Un décret fixe la domiciliation des revenus à dix ans en 2018

Signature de contrat

La réglementation du crédit immobilier va évoluer en 2018. Les banquiers pourront exiger des clients la domiciliation de leurs salaires contre l’octroi du crédit, mais pour un délai maximal de 10 ans. Cette mesure devrait favoriser les consommateurs. Pourtant, la durée paraît excessive en considérant qu’en moyenne le prêt immobilier est remboursé bien avant cette période, même le crédit qui s’étale sur une vingtaine d’années.

Le prêt immobilier est un moyen pour les opérateurs financiers d’attirer de nouveaux clients et de vendre un ensemble de produits, des assurances ou une épargne avec une plus-value élevée.
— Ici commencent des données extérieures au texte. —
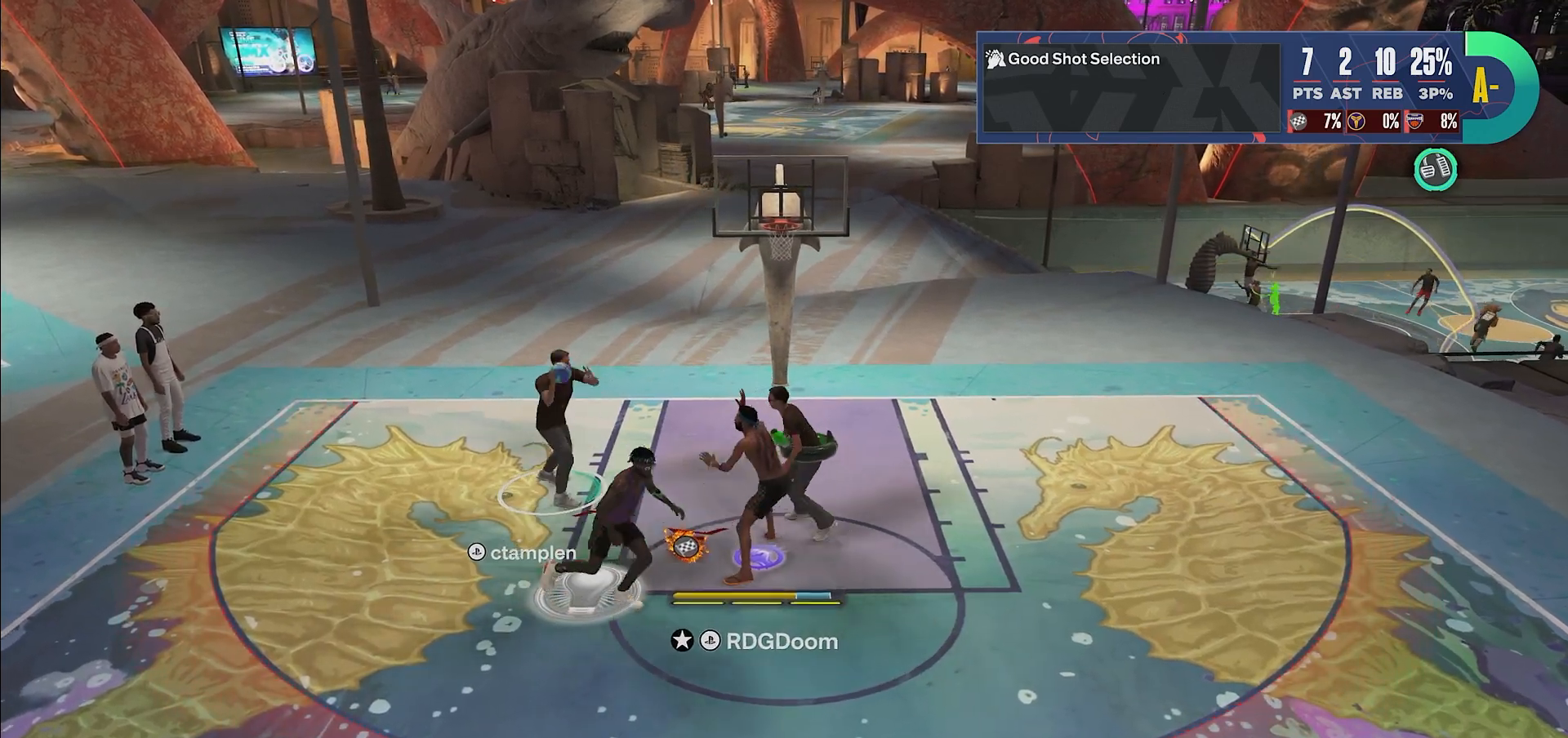
{"buttons": ["L2"], "left_stick": "up-right", "right_stick": "up", "events": [[33, "SQUARE", "down"], [83, "left_stick", "up-right"], [150, "SQUARE", "up"]]}
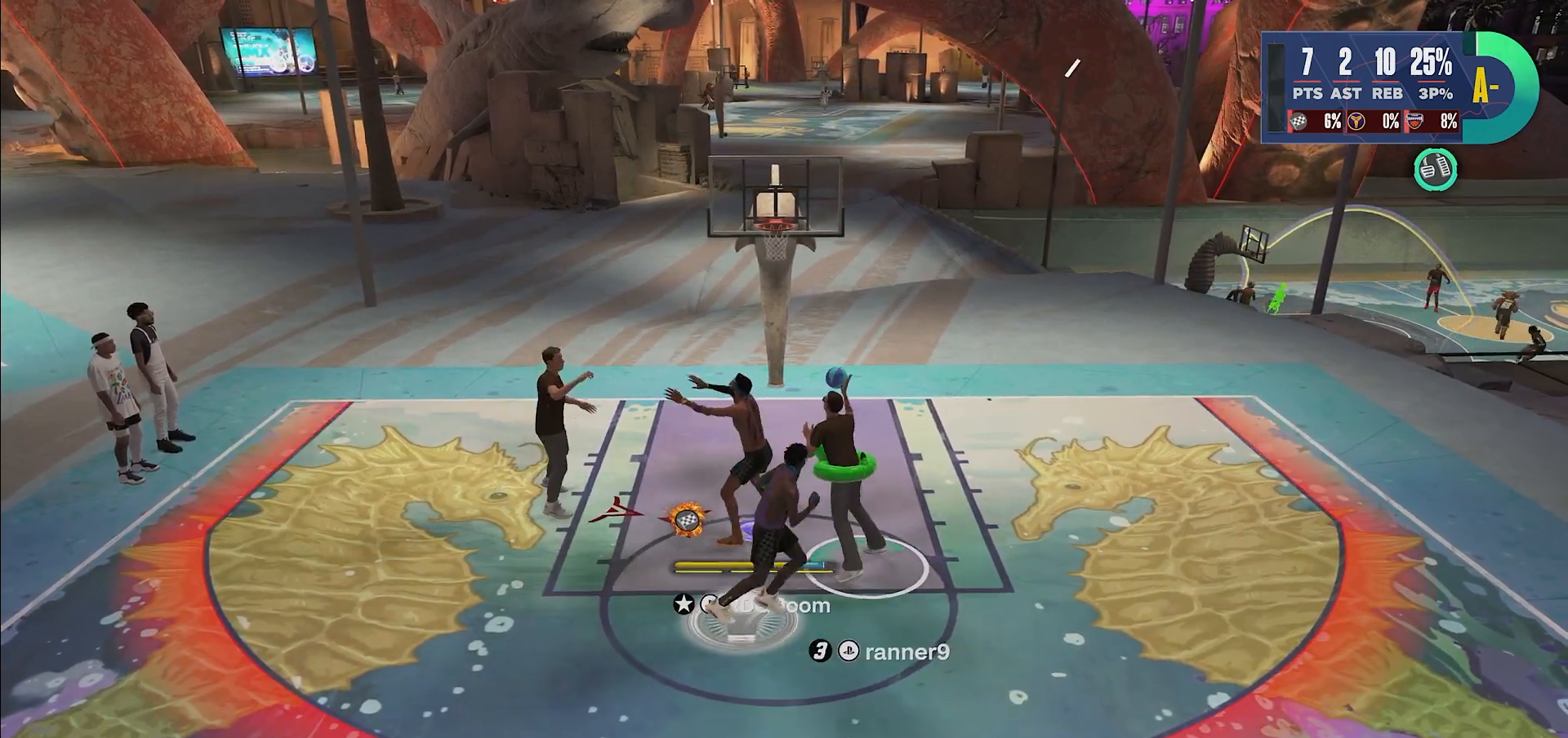
{"buttons": ["L2"], "left_stick": "up-right", "right_stick": "up", "events": []}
Pour la première fois, les établissements bancaires se réfèreront à un texte légal quand ils obligeront les souscripteurs à ouvrir un compte en échange d’un crédit immobilier.

La loi ne s’applique qu’au crédit souscrit à compter du janvier 2018. Les prêts en cours de remboursement et ceux souscrits jusqu’à la fin de l’année ne profiteront pas de ce futur décret. La mesure vise à protéger le client.

La domiciliation de revenus durera dix ans à partir de 2018

Les banques utilisent le prêt immobilier comme un produit d’appel. Bien qu’en principe, elles ne peuvent pas contraindre leurs clients à domicilier leurs revenus chez elles en échange d’un crédit. En réalité, les opérateurs bancaires inscrivent sur l’offre de prêt l’obligation de domiciliation.

Cette pratique a été mise en place pour pallier à la faiblesse des marges de crédit. Elle permet aux établissements financiers de fidéliser les souscripteurs pendant la période de l’emprunt. La donne vient de changer !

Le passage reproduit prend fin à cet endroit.